Par Joseph Tchinda Kenfo
RÉSUMÉ:
Les élections présidentielles françaises de 2017 auront été surprenantes d’un bout à l’autre : coups de théâtre permanents, qualification pour le second tour de Marine Le Pen et d’Emmanuel Macron, élimination / éclatement des grands partis traditionnels de la droite et de la gauche. La relation de la France avec l’Afrique a notamment été l’objet de clivages importants. Tandis que certains candidats revendiquaient une approche plus « moderne », fondée sur des relations plus équilibrées, d’autres ne remettaient pas en question les rapports « privilégiés » des deux entités, rapports qualifiés par certains de « Françafrique ». Les Africains eux-mêmes ne sont pas restés insensibles à ce débat et certains d’entre eux ont soutenu clairement l’un ou l’autre des deux candidats qualifiés pour le second tour, par des manifestations de rue, comme en Côte d’Ivoire, ou via les réseaux sociaux, au motif qu’ils incarneraient une véritable rupture avec les pratiques actuelles de soumission (dont la politique monétaire d’arrimage du Franc CFA à l’Euro). De fait, la politique africaine de la France depuis les indépendances n’a jamais varié/évolué. Les bonnes intentions de plusieurs Présidents de la république, essentiellement de gauche, ont buté sur les faits/réalité. L’ambition de cette contribution est de montrer que la « Françafrique » a largement structuré les rapports franco-africains, quelle que soit la tendance politique au pouvoir. Aussi, il est important de saisir les recompositions politiques actuelles en France et l’émergence, puis la percée des pays asiatiques sur le continent pour bâtir une nouvelle coopération décomplexée.
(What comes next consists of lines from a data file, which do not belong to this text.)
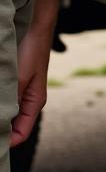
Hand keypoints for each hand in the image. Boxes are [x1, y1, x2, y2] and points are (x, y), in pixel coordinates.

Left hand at [11, 25, 50, 147]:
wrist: (36, 29)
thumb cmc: (31, 53)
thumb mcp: (18, 80)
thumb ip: (10, 103)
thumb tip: (0, 124)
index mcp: (35, 104)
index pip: (19, 135)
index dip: (5, 142)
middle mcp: (29, 102)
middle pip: (13, 128)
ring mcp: (22, 93)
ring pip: (7, 115)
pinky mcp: (16, 85)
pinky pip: (5, 103)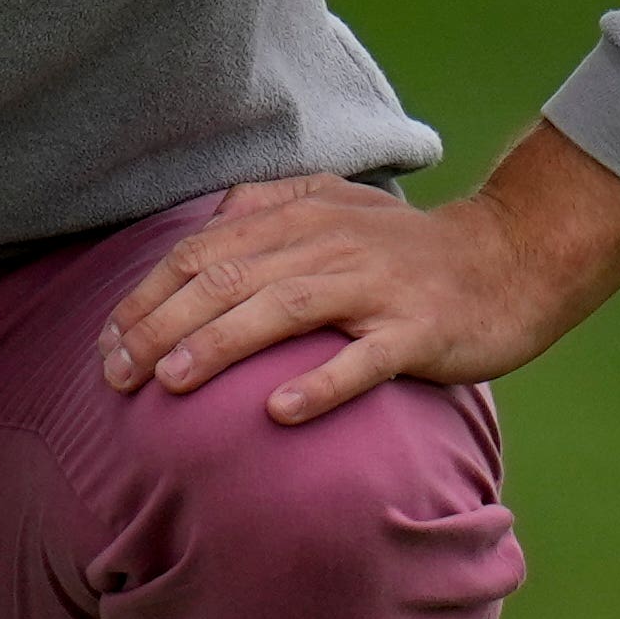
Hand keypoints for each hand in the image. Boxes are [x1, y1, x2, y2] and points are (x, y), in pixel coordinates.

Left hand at [98, 123, 619, 425]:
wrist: (513, 257)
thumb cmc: (408, 248)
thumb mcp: (334, 206)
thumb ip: (266, 206)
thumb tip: (203, 223)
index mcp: (299, 216)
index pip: (201, 252)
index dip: (146, 296)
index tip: (106, 343)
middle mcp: (329, 244)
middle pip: (226, 279)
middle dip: (159, 327)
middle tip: (115, 375)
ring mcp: (375, 286)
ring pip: (282, 309)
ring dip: (218, 345)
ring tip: (169, 383)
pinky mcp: (419, 330)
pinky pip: (365, 359)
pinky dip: (320, 384)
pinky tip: (278, 412)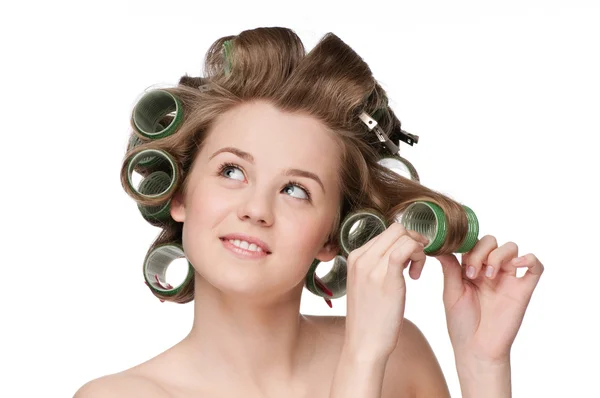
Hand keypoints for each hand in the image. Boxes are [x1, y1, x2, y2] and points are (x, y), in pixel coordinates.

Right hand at [344, 223, 428, 361]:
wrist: (364, 343)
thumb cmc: (370, 317)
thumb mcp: (367, 284)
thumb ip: (378, 264)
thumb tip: (399, 249)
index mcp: (355, 256)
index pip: (386, 231)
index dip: (404, 240)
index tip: (411, 258)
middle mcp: (361, 257)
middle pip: (396, 229)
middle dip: (414, 241)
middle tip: (417, 263)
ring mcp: (371, 266)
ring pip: (404, 236)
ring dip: (418, 251)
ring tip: (416, 273)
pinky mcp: (386, 277)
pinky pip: (407, 248)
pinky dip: (419, 255)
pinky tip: (416, 275)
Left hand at [435, 235, 543, 362]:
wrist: (476, 348)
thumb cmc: (462, 323)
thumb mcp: (451, 292)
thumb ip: (450, 268)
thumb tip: (440, 247)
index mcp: (472, 268)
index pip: (473, 243)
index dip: (467, 247)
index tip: (460, 264)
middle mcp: (491, 270)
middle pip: (492, 241)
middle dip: (481, 251)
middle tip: (473, 273)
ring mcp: (508, 279)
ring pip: (511, 248)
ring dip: (498, 256)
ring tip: (489, 276)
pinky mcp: (523, 290)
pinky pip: (536, 267)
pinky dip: (530, 259)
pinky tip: (517, 265)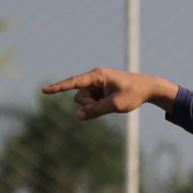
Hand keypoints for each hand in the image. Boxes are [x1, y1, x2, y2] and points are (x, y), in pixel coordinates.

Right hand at [41, 68, 177, 120]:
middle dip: (90, 104)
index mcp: (97, 76)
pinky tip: (111, 101)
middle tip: (109, 102)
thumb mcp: (116, 105)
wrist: (148, 88)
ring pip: (84, 101)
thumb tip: (77, 116)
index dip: (58, 87)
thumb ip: (96, 111)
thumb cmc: (134, 94)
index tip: (44, 91)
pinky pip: (91, 102)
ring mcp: (96, 84)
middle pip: (79, 97)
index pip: (73, 82)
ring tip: (112, 100)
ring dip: (95, 105)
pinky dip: (99, 105)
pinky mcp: (99, 90)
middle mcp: (94, 78)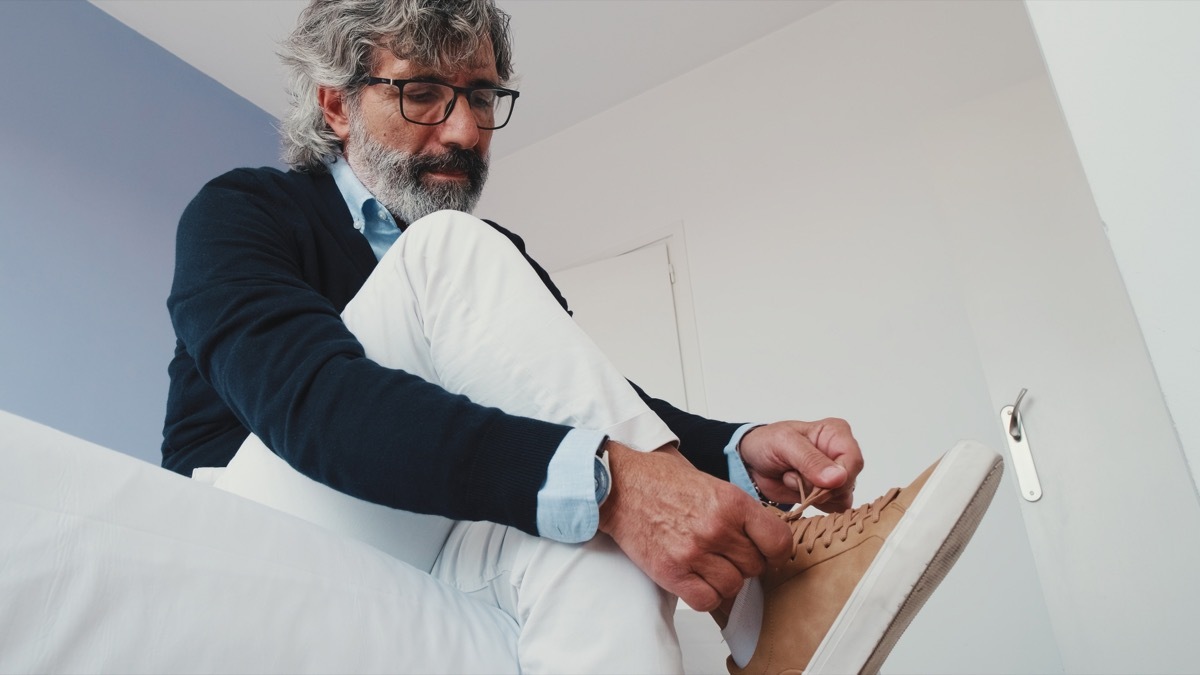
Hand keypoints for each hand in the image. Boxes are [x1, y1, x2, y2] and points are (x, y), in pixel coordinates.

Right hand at [598, 441, 790, 611]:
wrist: (617, 486)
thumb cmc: (659, 479)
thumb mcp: (710, 481)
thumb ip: (737, 508)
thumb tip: (761, 533)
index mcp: (731, 501)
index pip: (778, 541)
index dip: (776, 551)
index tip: (769, 553)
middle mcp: (716, 527)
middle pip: (755, 566)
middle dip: (744, 563)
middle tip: (726, 553)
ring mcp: (694, 552)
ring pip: (733, 586)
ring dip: (724, 580)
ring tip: (708, 564)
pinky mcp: (672, 572)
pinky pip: (707, 601)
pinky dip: (705, 595)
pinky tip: (696, 579)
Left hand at [737, 418, 864, 511]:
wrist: (751, 462)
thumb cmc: (766, 443)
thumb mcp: (784, 444)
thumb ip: (811, 460)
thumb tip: (838, 478)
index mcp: (837, 434)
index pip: (854, 461)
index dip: (838, 477)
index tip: (816, 482)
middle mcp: (841, 454)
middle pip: (848, 483)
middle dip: (819, 487)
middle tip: (792, 475)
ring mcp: (836, 476)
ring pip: (841, 498)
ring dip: (812, 495)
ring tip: (791, 478)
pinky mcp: (828, 494)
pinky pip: (832, 508)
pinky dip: (811, 503)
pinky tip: (796, 490)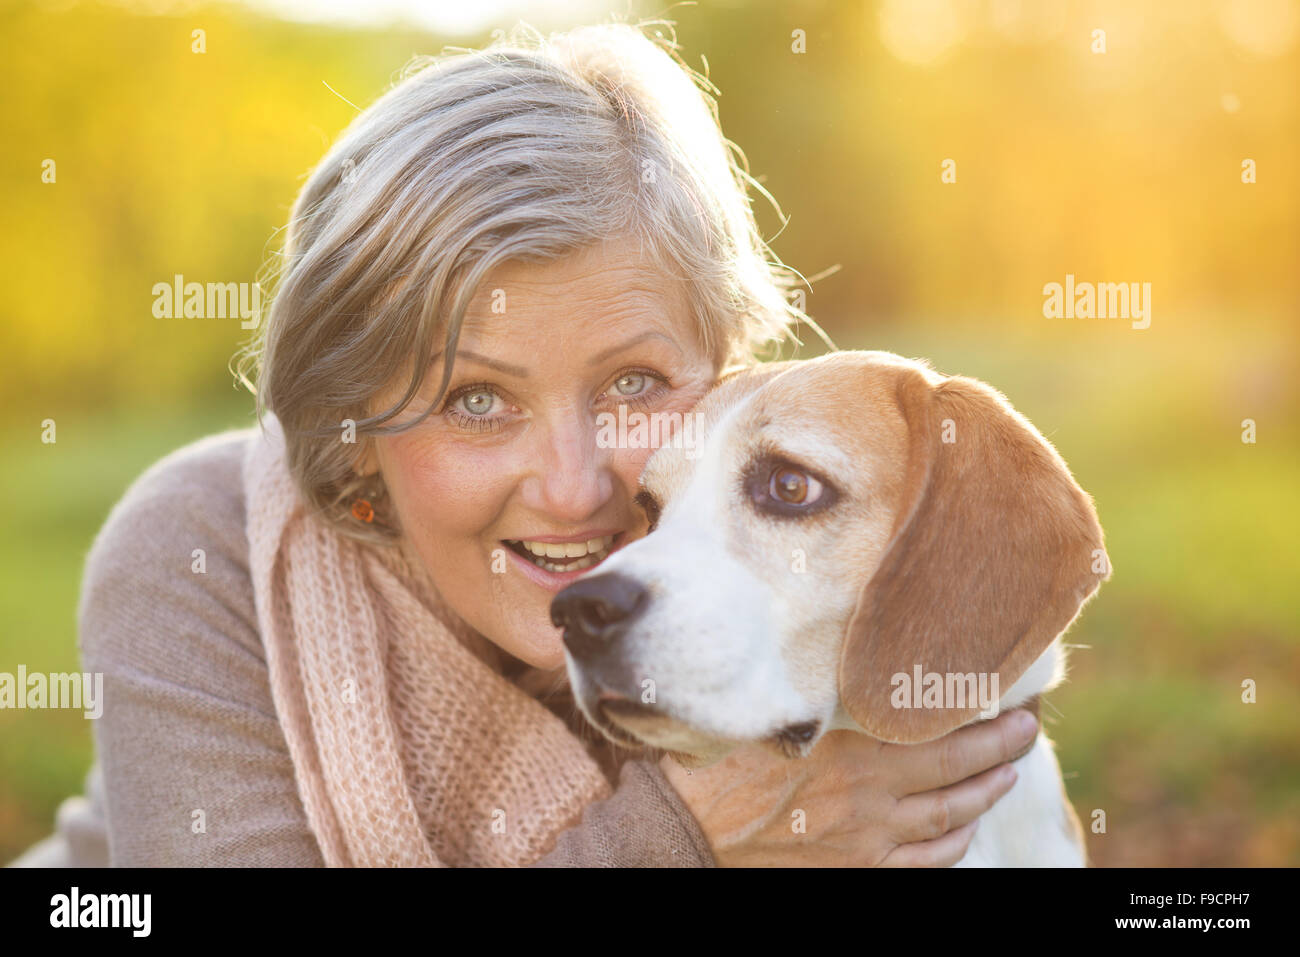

Les pays africains en ont-ils les moyens et la volonté ? C’est à cela que nous allons nous atteler.
PROBLÉMATIQUE:
Peut-on penser aujourd’hui que la politique africaine de la France, le temps d’une présidence, présentera quelques signes de rupture ? Quels sont les invariants de cette politique africaine de la France ?
CONTEXTE:
Depuis plusieurs mois, plusieurs manifestations et conférences sont organisées à travers le monde (France, Afrique, Canada, etc.) non seulement pour dénoncer la responsabilité du contrôle monétaire (Franc CFA en l’occurrence) dans le sous-développement de certains États africains, mais aussi la nature des relations personnalisées nouées et entretenues par certains chefs d’États du continent depuis les indépendances avec l’Hexagone. Ces questions, largement débattues dans les réseaux sociaux, se sont invitées dans la campagne présidentielle de 2017 en France et ont rapidement été récupérées par certains candidats dont Emmanuel Macron et Marien Le Pen, autoproclamés pour les besoins de la cause candidats »Anti-système ». Les Africains, quant à eux, ont une fois de plus manifesté leur enthousiasme vis-à-vis de certains candidats, organisant manifestations, constituant des comités de soutien, sans oublier les appels au vote en faveur de tel ou tel autre candidat ; oubliant le temps d’une campagne électorale que la politique africaine de la France s’inscrit dans la continuité indépendamment du bord politique du locataire de l’Élysée.
IDÉES MAJEURES:
– Au-delà des discours et autres déclarations d’intention, la relation franco-africaine reste marquée du sceau de la »Françafrique ». Cette nébuleuse, qui s’articule autour du contrôle politique des dirigeants et du contrôle économique, est non seulement désastreuse pour le continent et ses peuples, mais aussi constitue un défi pour l’expression de la souveraineté populaire. Malgré la ruée vers le continent de nouveaux acteurs et d’anciens partenaires, la France conserve un potentiel de nuisance établi pour de nombreux pays et active en temps opportun certains leviers dont elle dispose.
– La place marginale accordée à l’Afrique pendant la campagne présidentielle de 2017 montre, s’il en était encore besoin, que le continent ne fait pas partie des priorités officielles de l’Hexagone. Certaines questions sont en effet débattues loin de la place publique, intérêt national oblige. Par conséquent, le continent n’est exploré en fait qu’en tant que pièce du ‘’puzzle sécuritaire’’ au regard des enjeux qui se jouent désormais au Sahel et en bordure de la Méditerranée.
– À défaut pour la France de décomplexer une relation faite de mépris, de déni et d’exploitation, les Africains gagneraient à être plus pragmatiques et prospectifs. Aucun gouvernement français ne peut prioriser le développement du continent. Ainsi, les États africains n’ont d’autre choix que de bâtir une stratégie d’ensemble afin de diversifier les partenaires et limiter ainsi les effets néfastes du redéploiement du jeu des puissances en cours.